> How to complete this task
Skip the images; return every entry exactly.

> Records to use

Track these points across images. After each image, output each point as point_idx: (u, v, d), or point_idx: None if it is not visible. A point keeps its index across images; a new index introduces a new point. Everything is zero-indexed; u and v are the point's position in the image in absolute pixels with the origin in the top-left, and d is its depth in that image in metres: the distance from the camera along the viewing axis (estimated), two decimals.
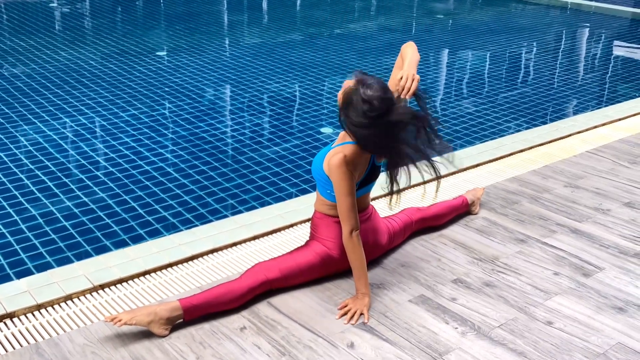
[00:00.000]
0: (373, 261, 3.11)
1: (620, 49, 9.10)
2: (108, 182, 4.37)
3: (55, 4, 10.68)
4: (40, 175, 4.43)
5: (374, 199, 3.80)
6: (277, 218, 3.54)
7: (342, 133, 2.87)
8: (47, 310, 2.73)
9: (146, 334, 2.57)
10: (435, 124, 2.78)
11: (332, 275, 2.99)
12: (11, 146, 4.89)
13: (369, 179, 2.90)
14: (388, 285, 2.96)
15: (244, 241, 3.33)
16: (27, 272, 3.28)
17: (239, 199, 4.23)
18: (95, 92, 6.25)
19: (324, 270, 2.93)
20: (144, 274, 3.01)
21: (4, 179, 4.34)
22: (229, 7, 11.38)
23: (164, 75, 6.89)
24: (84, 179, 4.41)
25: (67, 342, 2.53)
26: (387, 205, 2.95)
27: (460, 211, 3.59)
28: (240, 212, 3.95)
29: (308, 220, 3.50)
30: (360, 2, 12.29)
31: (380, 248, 3.10)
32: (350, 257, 2.80)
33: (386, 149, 2.69)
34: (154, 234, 3.72)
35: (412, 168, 2.78)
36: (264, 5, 11.72)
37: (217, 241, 3.28)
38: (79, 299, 2.81)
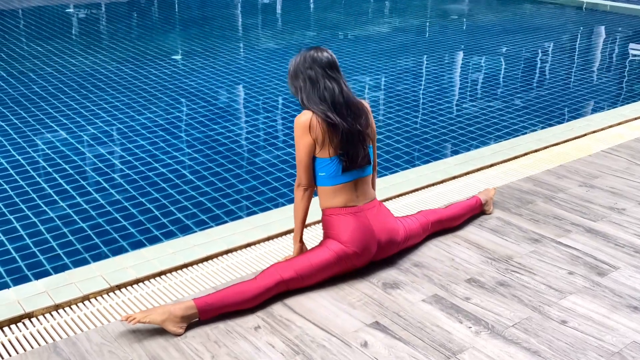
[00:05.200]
0: (386, 260, 3.12)
1: (636, 49, 9.04)
2: (124, 184, 4.42)
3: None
4: (58, 178, 4.49)
5: (386, 199, 3.81)
6: (291, 219, 3.55)
7: None
8: (64, 310, 2.77)
9: (162, 333, 2.60)
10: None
11: (347, 274, 3.00)
12: (29, 150, 4.96)
13: (352, 161, 2.92)
14: (402, 285, 2.97)
15: (259, 242, 3.35)
16: (45, 273, 3.33)
17: (253, 200, 4.26)
18: (112, 95, 6.31)
19: (339, 267, 2.94)
20: (159, 274, 3.04)
21: (22, 182, 4.40)
22: (243, 11, 11.44)
23: (179, 78, 6.95)
24: (101, 181, 4.46)
25: (85, 342, 2.57)
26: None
27: (476, 211, 3.59)
28: (254, 213, 3.97)
29: None
30: (374, 4, 12.31)
31: (394, 245, 3.10)
32: (294, 207, 3.02)
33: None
34: (170, 235, 3.76)
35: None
36: (278, 8, 11.77)
37: (231, 242, 3.31)
38: (96, 299, 2.85)
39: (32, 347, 2.54)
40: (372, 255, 3.01)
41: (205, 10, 11.31)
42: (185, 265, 3.12)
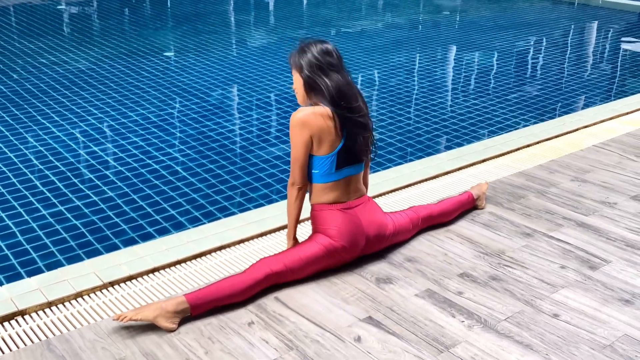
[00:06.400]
0: (379, 255, 3.13)
1: (628, 44, 9.07)
2: (117, 181, 4.42)
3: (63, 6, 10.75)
4: (50, 175, 4.48)
5: (379, 195, 3.82)
6: (284, 215, 3.56)
7: None
8: (57, 308, 2.77)
9: (155, 330, 2.60)
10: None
11: (339, 269, 3.01)
12: (21, 147, 4.94)
13: (347, 158, 2.94)
14: (395, 280, 2.98)
15: (252, 238, 3.35)
16: (38, 271, 3.32)
17: (246, 196, 4.26)
18: (104, 92, 6.30)
19: (328, 261, 2.95)
20: (152, 271, 3.04)
21: (14, 180, 4.39)
22: (236, 7, 11.42)
23: (172, 75, 6.94)
24: (94, 178, 4.46)
25: (78, 338, 2.56)
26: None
27: (467, 207, 3.60)
28: (248, 209, 3.98)
29: None
30: (367, 0, 12.30)
31: (383, 240, 3.10)
32: (287, 206, 3.02)
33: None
34: (163, 231, 3.76)
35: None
36: (270, 4, 11.75)
37: (225, 238, 3.31)
38: (89, 296, 2.85)
39: (25, 345, 2.54)
40: (360, 250, 3.02)
41: (198, 6, 11.29)
42: (179, 262, 3.12)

> Solution
Track these points across images. After each image, output each point as point_idx: (u, v, d), or point_idx: None if it is not visible. A point keeps its index across images; a new index introduces a new point. Everything is zero-indexed; u and v are the point's position in the image in absolute pixels with the origin in the top-left, and d is its depth in that image in metres: the distance from the camera along the viewing axis (estimated), two decimals.
[00:00.000]
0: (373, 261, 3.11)
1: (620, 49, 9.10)
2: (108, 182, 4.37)
3: (55, 4, 10.68)
4: (40, 175, 4.43)
5: (374, 199, 3.80)
6: (277, 218, 3.54)
7: (342, 133, 2.87)
8: (47, 310, 2.73)
9: (146, 334, 2.57)
10: (435, 124, 2.78)
11: (332, 275, 2.99)
12: (11, 146, 4.89)
13: (369, 179, 2.90)
14: (388, 285, 2.96)
15: (244, 241, 3.33)
16: (27, 272, 3.28)
17: (239, 199, 4.23)
18: (95, 92, 6.25)
19: (324, 270, 2.93)
20: (144, 274, 3.01)
21: (4, 179, 4.34)
22: (229, 7, 11.38)
23: (164, 75, 6.89)
24: (84, 179, 4.41)
25: (67, 342, 2.53)
26: (387, 205, 2.95)
27: (460, 211, 3.59)
28: (240, 212, 3.95)
29: (308, 220, 3.50)
30: (360, 2, 12.29)
31: (380, 248, 3.10)
32: (350, 257, 2.80)
33: (386, 149, 2.69)
34: (154, 234, 3.72)
35: (412, 168, 2.78)
36: (264, 5, 11.72)
37: (217, 241, 3.28)
38: (79, 299, 2.81)
[00:05.200]
0: (386, 260, 3.12)
1: (636, 49, 9.04)
2: (124, 184, 4.42)
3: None
4: (58, 178, 4.49)
5: (386, 199, 3.81)
6: (291, 219, 3.55)
7: None
8: (64, 310, 2.77)
9: (162, 333, 2.60)
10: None
11: (347, 274, 3.00)
12: (29, 150, 4.96)
13: (352, 161, 2.92)
14: (402, 285, 2.97)
15: (259, 242, 3.35)
16: (45, 273, 3.33)
17: (253, 200, 4.26)
18: (112, 95, 6.31)
19: (339, 267, 2.94)
20: (159, 274, 3.04)
21: (22, 182, 4.40)
22: (243, 11, 11.44)
23: (179, 78, 6.95)
24: (101, 181, 4.46)
25: (85, 342, 2.57)
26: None
27: (476, 211, 3.59)
28: (254, 213, 3.97)
29: None
30: (374, 4, 12.31)
31: (394, 245, 3.10)
32: (294, 207, 3.02)
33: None
34: (170, 235, 3.76)
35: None
36: (278, 8, 11.77)
37: (231, 242, 3.31)
38: (96, 299, 2.85)
39: (32, 347, 2.54)
40: (372, 255, 3.01)
41: (205, 10, 11.31)
42: (185, 265, 3.12)
[00:06.400]
0: (379, 255, 3.13)
1: (628, 44, 9.07)
2: (117, 181, 4.42)
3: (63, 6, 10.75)
4: (50, 175, 4.48)
5: (379, 195, 3.82)
6: (284, 215, 3.56)
7: None
8: (57, 308, 2.77)
9: (155, 330, 2.60)
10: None
11: (339, 269, 3.01)
12: (21, 147, 4.94)
13: (347, 158, 2.94)
14: (395, 280, 2.98)
15: (252, 238, 3.35)
16: (38, 271, 3.32)
17: (246, 196, 4.26)
18: (104, 92, 6.30)
19: (328, 261, 2.95)
20: (152, 271, 3.04)
21: (14, 180, 4.39)
22: (236, 7, 11.42)
23: (172, 75, 6.94)
24: (94, 178, 4.46)
25: (78, 338, 2.56)
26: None
27: (467, 207, 3.60)
28: (248, 209, 3.98)
29: None
30: (367, 0, 12.30)
31: (383, 240, 3.10)
32: (287, 206, 3.02)
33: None
34: (163, 231, 3.76)
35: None
36: (270, 4, 11.75)
37: (225, 238, 3.31)
38: (89, 296, 2.85)
39: (25, 345, 2.54)
40: (360, 250, 3.02)
41: (198, 6, 11.29)
42: (179, 262, 3.12)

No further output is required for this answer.